Небеса! Какое лицемерие! Нет, дорогуша! Ты веришь в правоту своего дела. И это самое страшное! Лучше бы ты выполняла свои обязанности только потому, что тебя запугивали, угрожали тебе!
— Но вы смотрите! Смотрите! Прямо сейчас смотрите!
— Мне приходится. Я не могу это прекратить. А ты можешь, Александр, — шепчет она. — Помоги мне! И помоги себе!
И помоги планете. Ха-ха-ха! О, это мы уже проходили. И не раз!
— Я не знаю, чем помочь.
— Ты отличаешься от обычных людей. Потомки илионийцев сильные и выносливые, у вас имеется иммунитет ко многим заболеваниям, — конечно, проверили это опытным путём. — Вы способны совершить невозможное, разве нет? Что если вы ответ на наши вопросы? Что если вы сможете победить болезни, слабоумие, безумие…?
— Если… если… И ради этого вы замучили столько людей? Вы не знаете наверняка, только предполагаете! Нет, вам всё равно. Вас ведёт что-то другое! Любопытство доктора, который режет мышей! Мы для вас мыши, не люди! Дело не в спасении детей, вы думаете о другом. О способностях илионийцев, так?
— Они ведь учили тебя. Пришельцы. Верно? Расскажи об этом! — тут доктор резко поднялась на ноги, приподняла мой подбородок и заставила взглянуть ей прямо в глаза. Холодные. Безразличные. Пустые.
— Ничего я не знаю. Мне нечего рассказывать!
Её ногти оцарапали лицо, а я, связанный по рукам и ногам, никак не смог увернуться.
— Но ты создал стену изо льда, гладкую, как стекло, и невероятно прочную. Настолько прочную, что лазерные лучи не смогли сразу её разрезать! Как ты это сделал? Ну, Александр!
— Не знаю! Я нервничал, я был напуган! Меня едва не убили, моих друзей чуть было не застрелили! Это вышло само собой! Вы напрасно тратите время! Может, лучше ещё раз просканируете мои мозги или вообще их вытащите?
— Я не хочу тебе зла. Я лишь хочу понять, понять, как это работает, — вздыхает она и отступает назад.
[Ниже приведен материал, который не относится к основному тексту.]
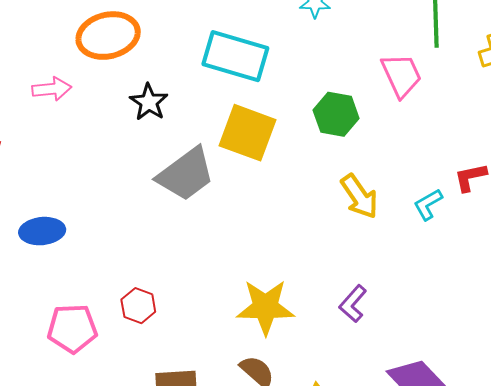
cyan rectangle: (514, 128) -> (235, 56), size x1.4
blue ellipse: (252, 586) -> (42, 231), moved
Вот во имя чего было принесено столько жертв! Чтобы понять, как это работает! Проклятье! Проклятье! Как же так? Как же так?!
— Ты обладаешь уникальным даром! Ведь это правда, Алекс! Уникальным даром! Испокон веков люди мечтали повелевать силами природы, разве нет? Ты особенный, значит, сможешь получить всё, что пожелаешь. Деньги, положение… Чего ты хочешь?
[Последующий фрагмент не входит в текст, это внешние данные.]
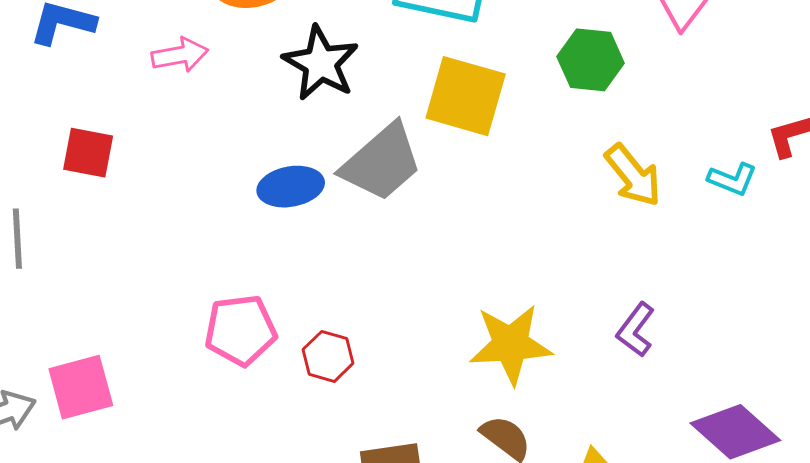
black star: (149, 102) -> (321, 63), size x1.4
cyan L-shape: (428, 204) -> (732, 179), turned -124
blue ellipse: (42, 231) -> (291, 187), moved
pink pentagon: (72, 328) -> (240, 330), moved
Подумать только! Решила сыграть на моей жадности! А почему бы и нет? Ведь я… я, и в самом деле, мечтал быть богатым, успешным, свободным… Но к чему теперь вспоминать об этом?
— Вы гнусная дура! Лицемерка! Проклятый балаган! Нет никакого уникального дара, который следует восхвалять! И никогда не было!
* * *
Ей всё равно. Хильде фон Вейнер. Когда умер её ребёнок, она сломалась, перегорела. Она потеряла цель в жизни и отчаянно искала новую. Вот и нашла. Доктор фон Вейнер не злорадствует, не наслаждается чужими страданиями, не радуется им, просто ей нет до них никакого дела. Как и всем остальным учёным. Проклятые технократы отлично подобрали персонал станции, выбрали самых чёрствых людей на свете, тех, кто давным-давно ушёл в себя.
Мне с ними не сладить, их не разжалобить, не переубедить. Им всё равно.